What to do: Excluding every picture, print exactly the lines from the one containing "FIGURE 7 | The" through the end of the material below, both ends included.

Information provided:
====
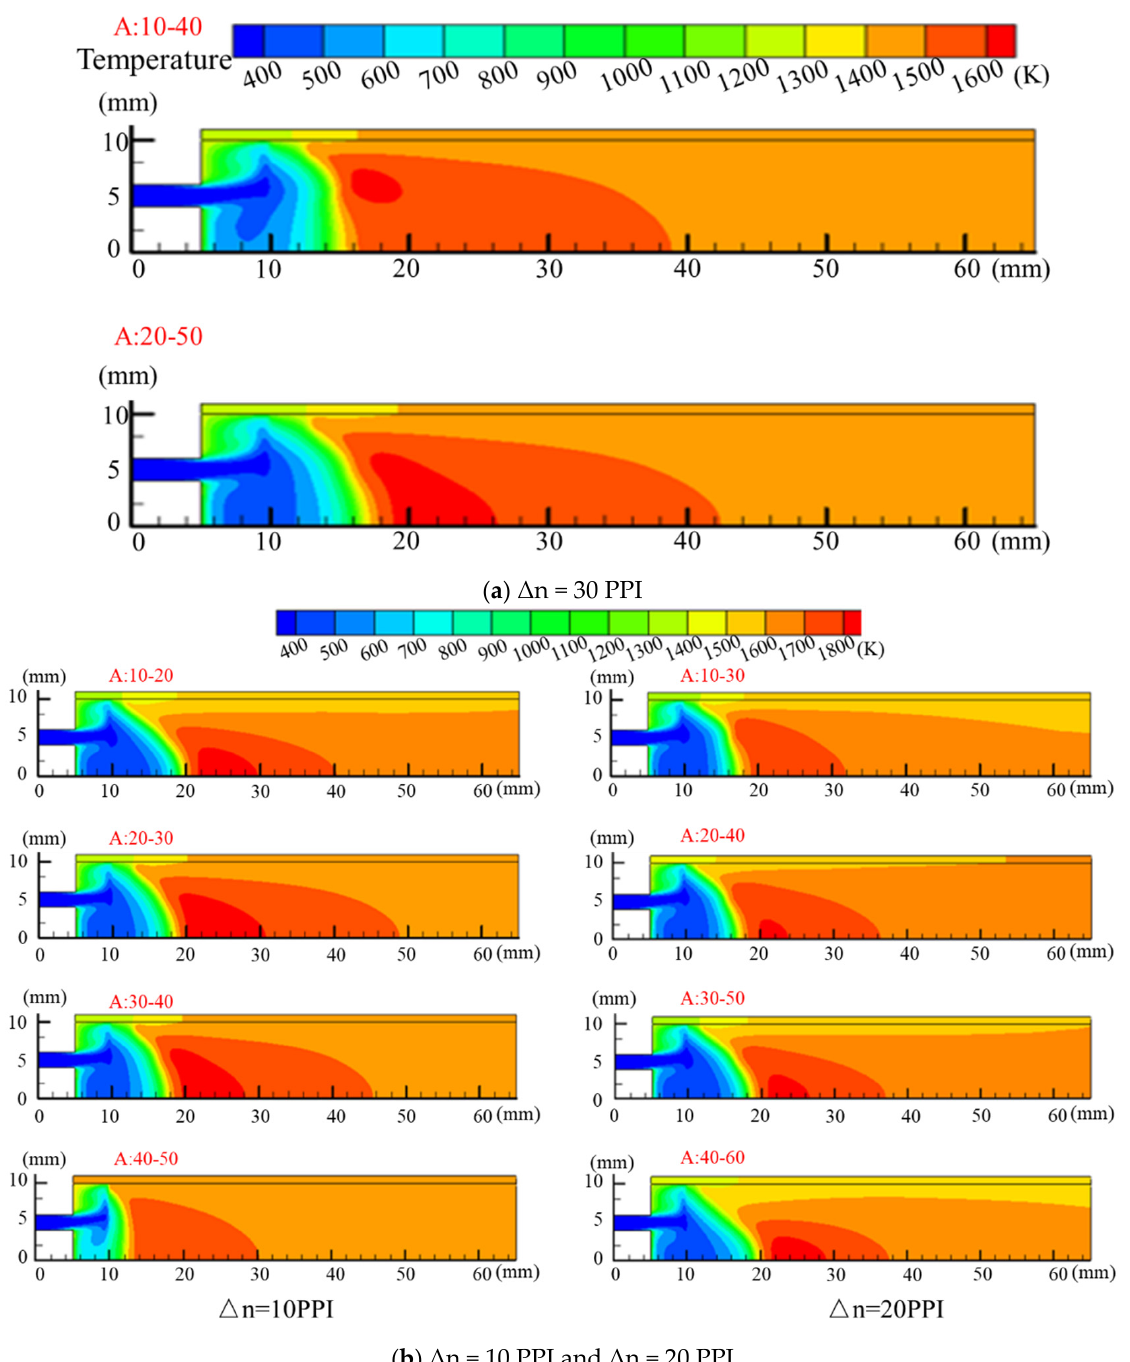
Figure 11. Temperature distribution with different Δ n.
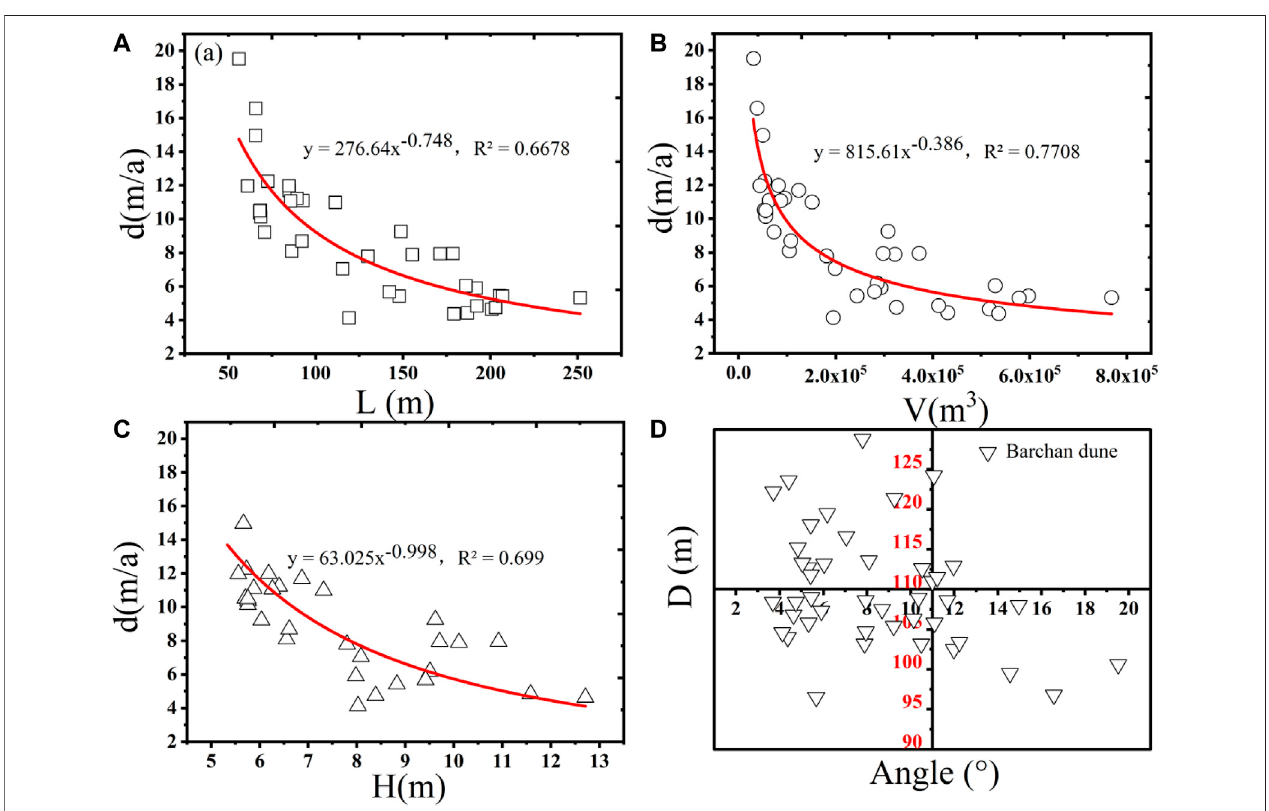
FIGURE 7 | The correlations between the length of the dune, the height of the dune, the volume of the dune, and the direction of movement.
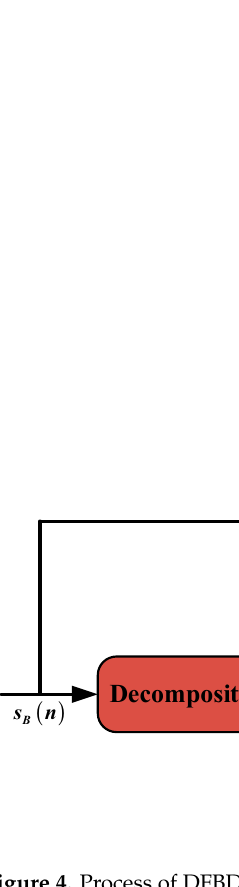
Figure 3. Type of FMCW modulation. The blue and red line represent the emitted signal 𝑠 (cid:3021) (𝑡) and echo signal 𝑠 (cid:3019) (𝑡) , respectively.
====
Solution:
FIGURE 7 | The correlations between the length of the dune, the height of the dune, the volume of the dune, and the direction of movement.
Figure 3. Type of FMCW modulation. The blue and red line represent the emitted signal 𝑠 (cid:3021) (𝑡) and echo signal 𝑠 (cid:3019) (𝑡) , respectively.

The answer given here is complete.